▶ Questions on the material
**1.** In the essay about being labeled a "wimp" for being kind, which organization produces the teen magazine Brio?
**2.** Extend the essay about being labeled a "wimp" for being kind, picking up right after its final sentence.

▶ Text for analysis
I have a confession to make here: I have always been a kind person. I love being a kind person. I have also been labeled a "wimp" and a "sissy" my whole life. There was one time where I came to conclude that I simply wasn’t a "pursuer" when it came to women. I felt some relief but I also felt shame. It’s like I wasn’t even really much of a man because I wasn’t the cocky type for whom women swooned for. The thing is that I was being honest with myself. I don’t like being judged as a "wimp" and a "sissy". I do condemn what I take to be acts of cowardice, especially when a person doesn’t stand up for one’s values and I probably guilty of that to some extent which I regret. But why is being kind vilified as being wimpy and why is callousness exalted and glorified as being strong?


I don’t like it when people are condemned as being "wimps" and "sissies". I don’t like it that the "warrior" mentality is glorified and valued. I never felt it was fair to be judged like this. I never liked fighting, trying to prove my worth in a world of competition. I like the idea of caring and nursing those who are considered the "weak" among us, so they feel loved and valued. Personally, I don’t like the idea of having to compete with other men for a woman’s affection. I am not sure what to do about the "clinginess" or "desperation" problem. I honestly cannot stand a woman who plays "hard-to-get" or a woman who wants me to compete for her affection. I am only attracted to a woman who likes me because she thinks I am sweet and adores me for it.


Back in my Evangelical days, I once read an advice article in my sister’s teen magazine Brio. This magazine is produced by the Christian fundamentalist organization Focus on the Family. A teenage Christian girl from Jeanette, Pennsylvania once wrote in to the "Dear Susie" advice column. She had written that she really liked a guy in her church. She said that the guy was sweet but very shy. This guy just sat with his family and didn’t talk to anyone. She said that she would love to get to know him but feared that if she so much as said "hi" to him, he would turn bright red. She wanted to break the ice and be the one to get to know him but she didn’t want to be so obvious that it might scare him away.

▶ Exercise data
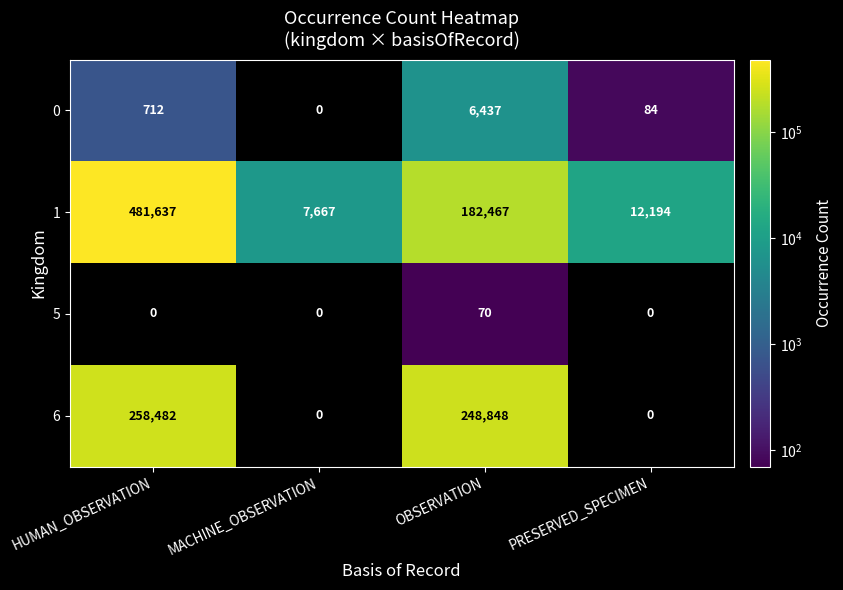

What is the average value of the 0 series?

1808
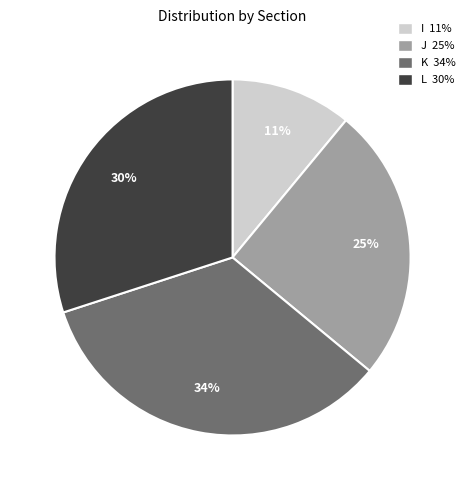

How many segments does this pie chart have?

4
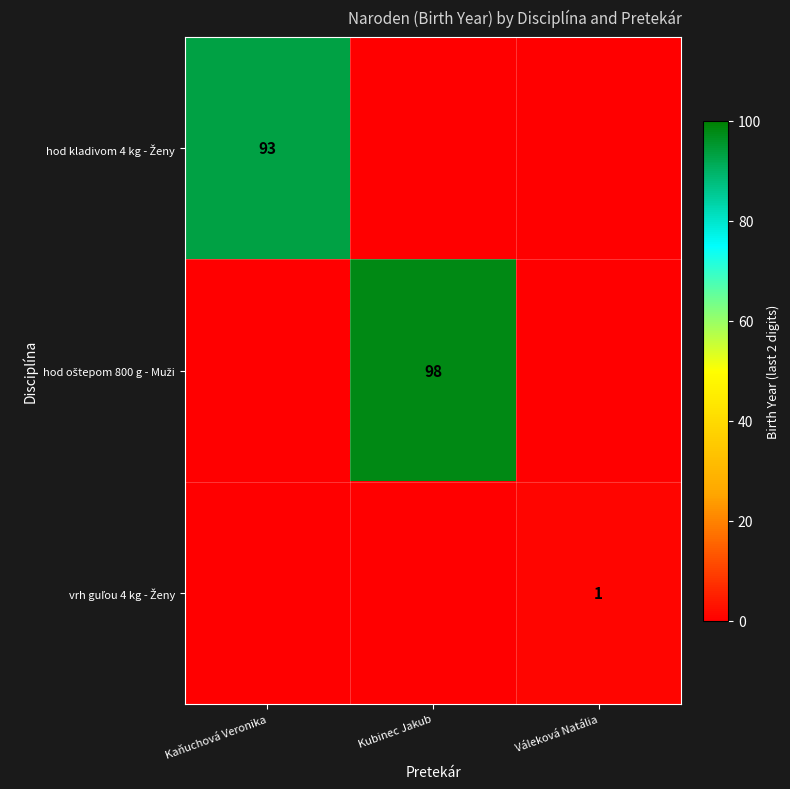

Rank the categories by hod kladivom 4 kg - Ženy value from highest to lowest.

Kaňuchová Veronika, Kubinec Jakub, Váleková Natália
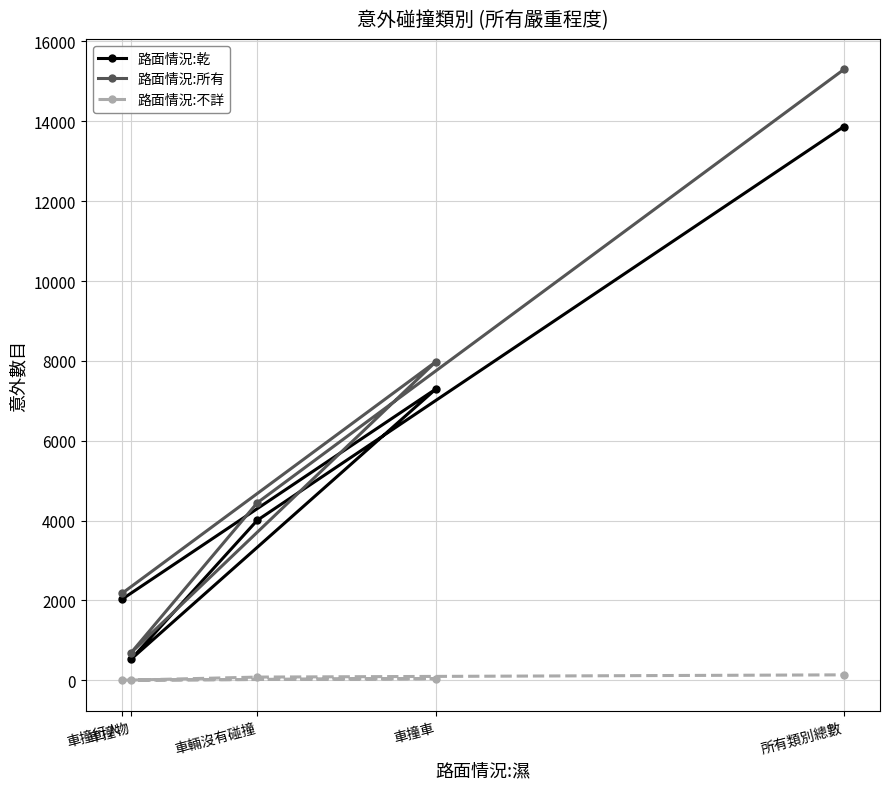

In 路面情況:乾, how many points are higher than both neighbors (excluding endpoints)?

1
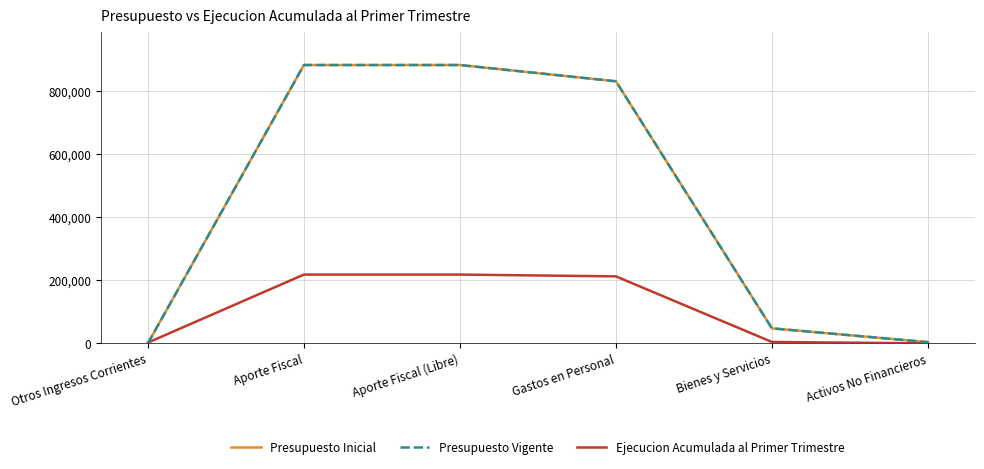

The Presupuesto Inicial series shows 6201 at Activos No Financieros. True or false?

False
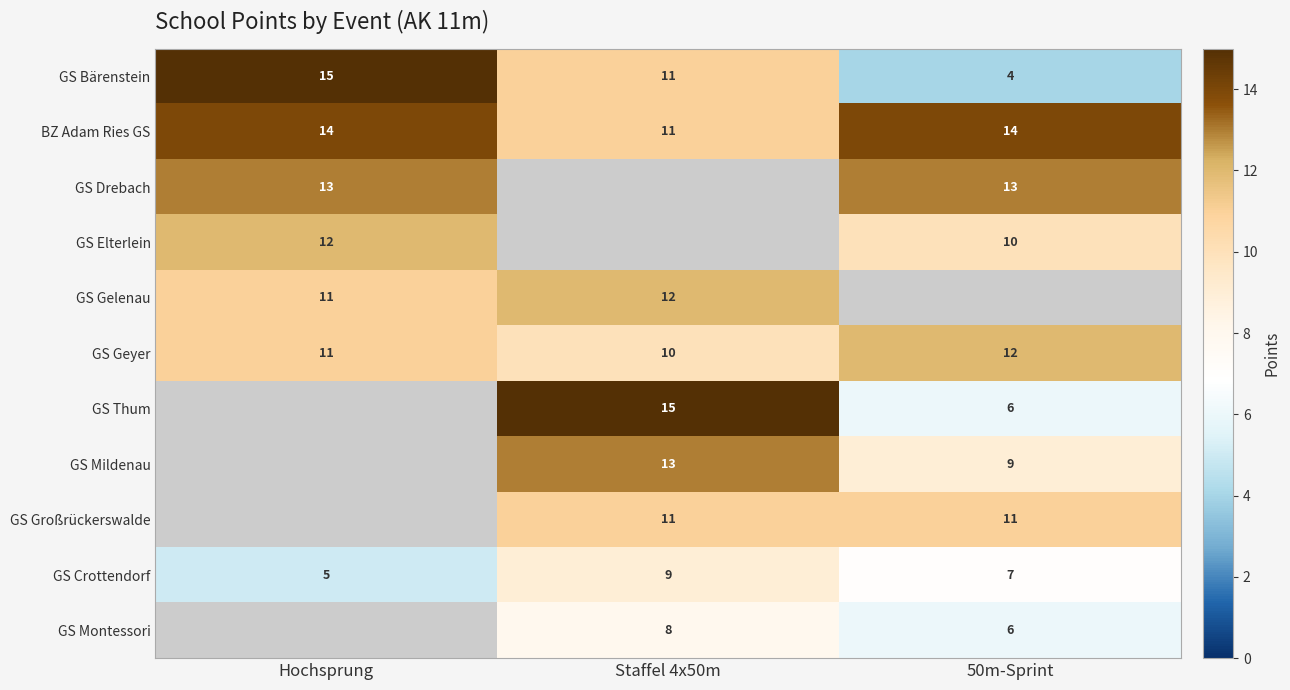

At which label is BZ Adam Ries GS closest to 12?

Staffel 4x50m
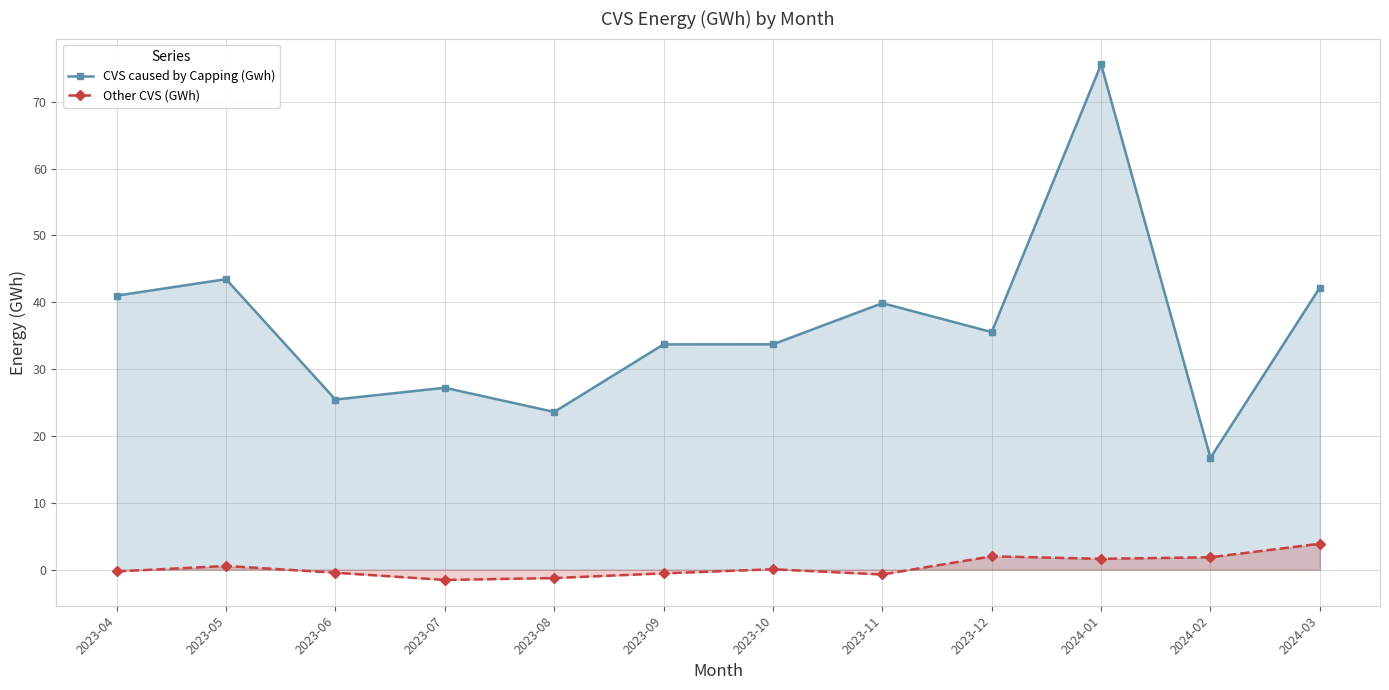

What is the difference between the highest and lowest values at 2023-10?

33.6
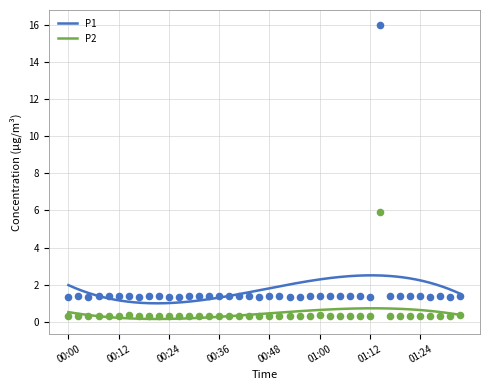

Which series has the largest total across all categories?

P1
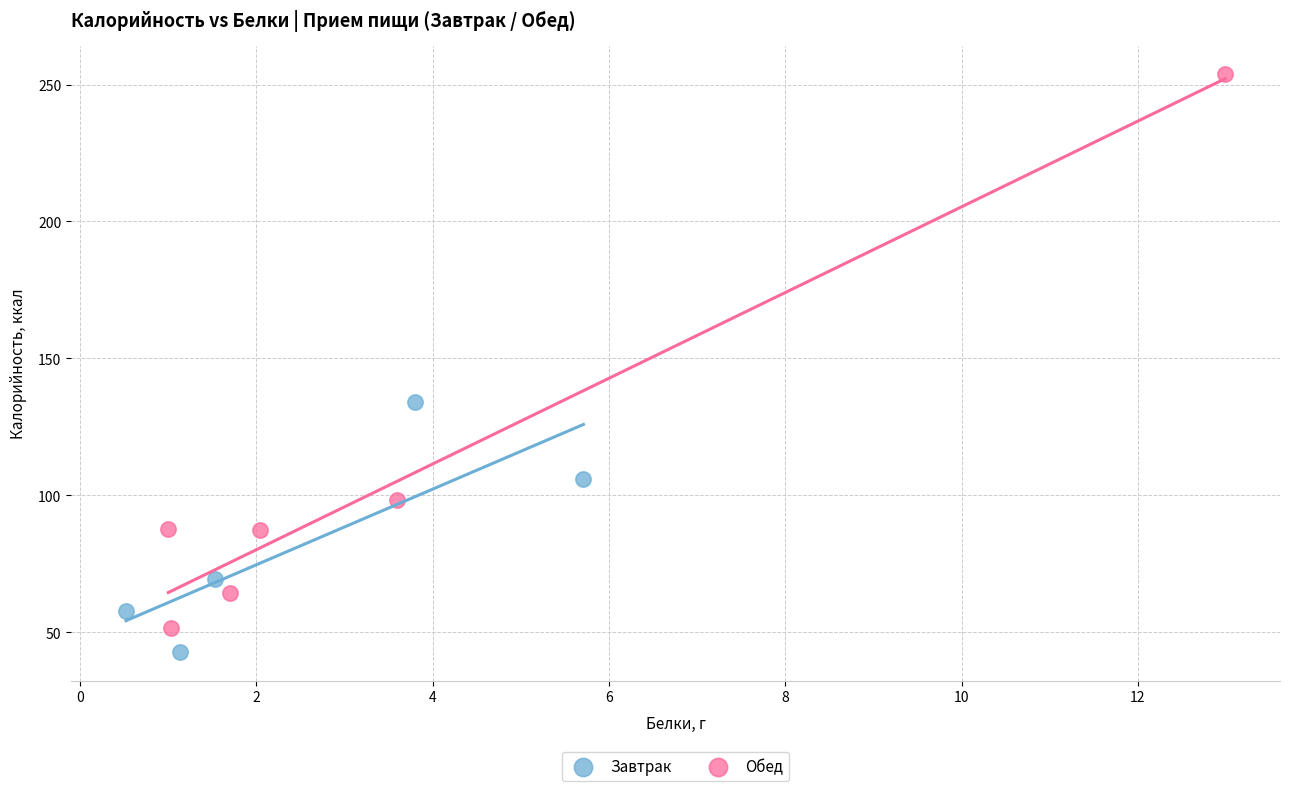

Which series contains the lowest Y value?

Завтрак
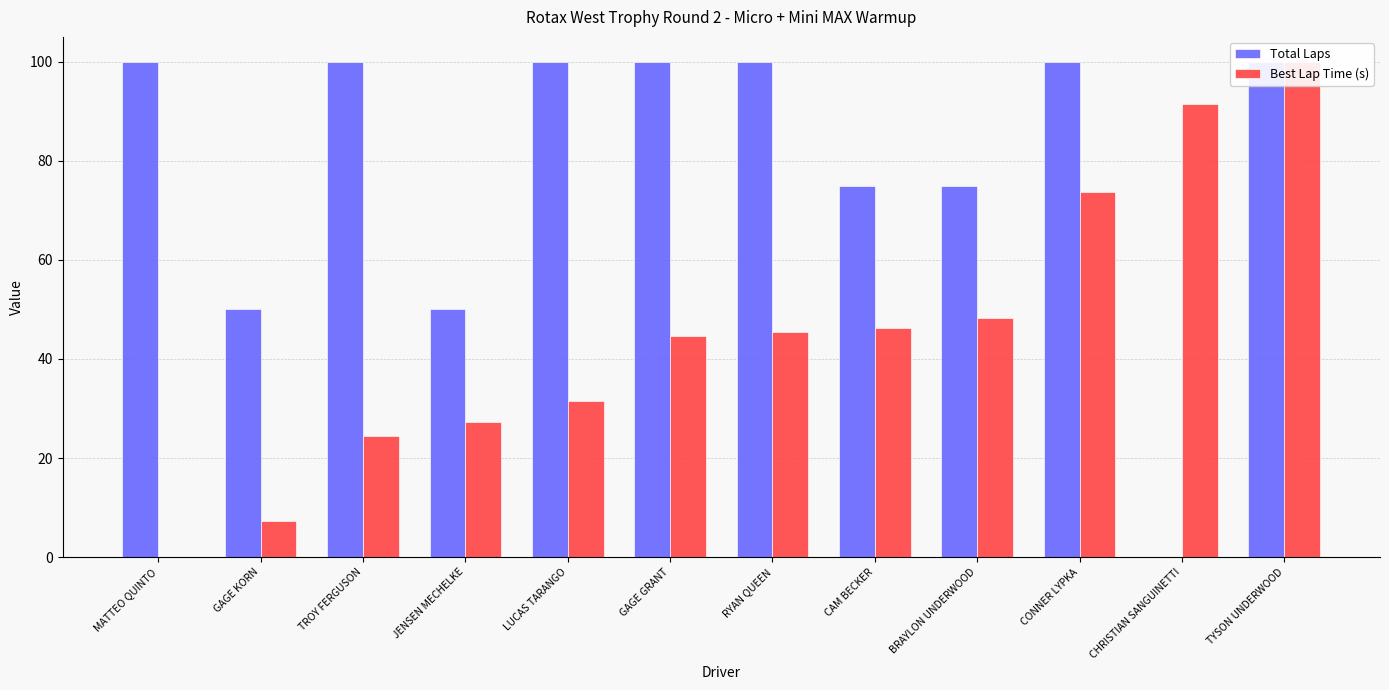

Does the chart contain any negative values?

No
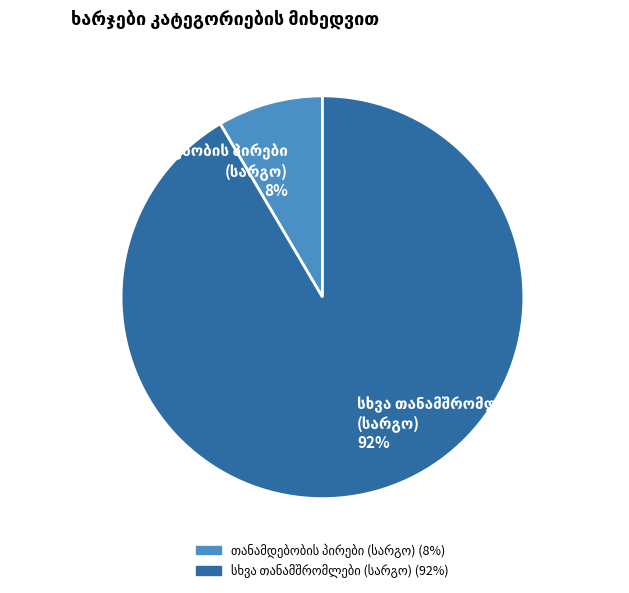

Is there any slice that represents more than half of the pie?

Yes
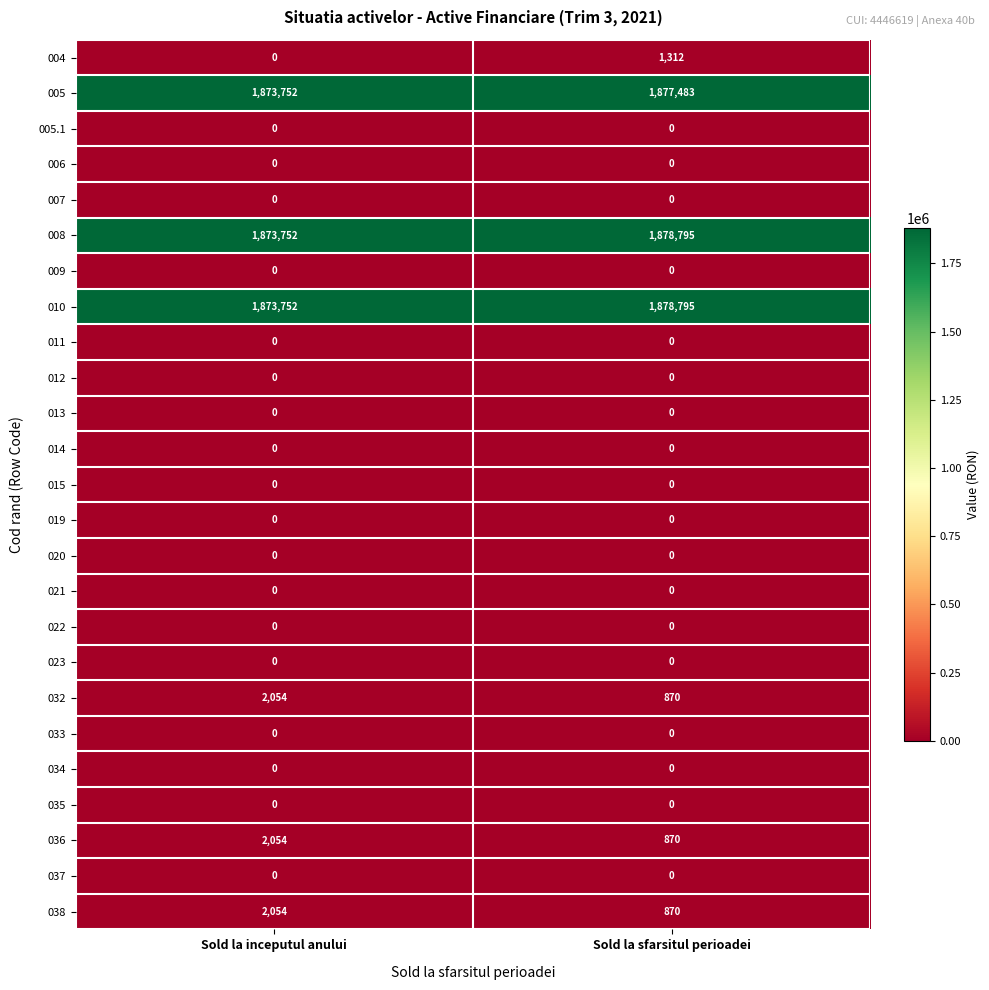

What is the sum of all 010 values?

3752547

▶ Responses
**1.** Focus on the Family.

**2.**
When I read this, I wanted to hug this girl. I regretted not living in Jeanette, Pennsylvania because then it might have been me that this girl had in mind, if only I was a fear years younger. I always wondered who this girl was and what kind of girl she was. What kind of personality and character did she have? What were her hobbies and interests? I know that she liked a really quiet and sweet-natured guy who was shy, living either in Jeanette or in the surrounding areas and it wasn’t me but I seriously wondered if she would think the same of me if she encountered me. I wondered why it was that she adored sweetness in a guy when society conditions women to find it repulsive.


This article made such a deep and lasting impression on me (despite the fact that I find Susie Shellenberger to be creepy; I found her to be too goofy and silly back even back in my Christian days and she had values that I find repugnant, such as it’s the man’s role to be the pursuer). I continued to wonder about this girl and if there were any other girls just like her? But what made her so different? Why was it that she adored a guy who was sweet whereas in our modern culture, kindness is condemned as being wimpy? How is it that some woman seem either to break from the spell of always seeing the cocky asshole as being valuable and attractive and the kind guy as being wimpy or that they’re never entrapped under the spell in the first place?


I figure that she’s not the first person to like a guy because he’s sweet and doesn’t need a guy to be cocky, outgoing, and exciting to find him attractive. I hope to hell that she’s not the last person to do so. But how do women like these either break out of the mold or resist being molded in the first place?


I have noticed that I have gotten to be friendlier with people over the years. I am not as shy as I used to be and I have learned to be more outgoing. But I still love to be kind and I feel that kindness is underrated. While kindness is scorned and vilified in society as being weak and wimpy, kindness promotes solidarity among human beings. Kindness is a virtue. Kindness is the kind of virtuous character trait which should be, as the philosopher Immanuel Kant said, part of the "categorical imperative". I believe that women should appreciate kindness and be attracted to men who are kind. Maybe the problem of "clinginess" and "desperation" is something that can be worked on. But I don’t like the idea of worth and bargaining power that Masini talks about above in her article.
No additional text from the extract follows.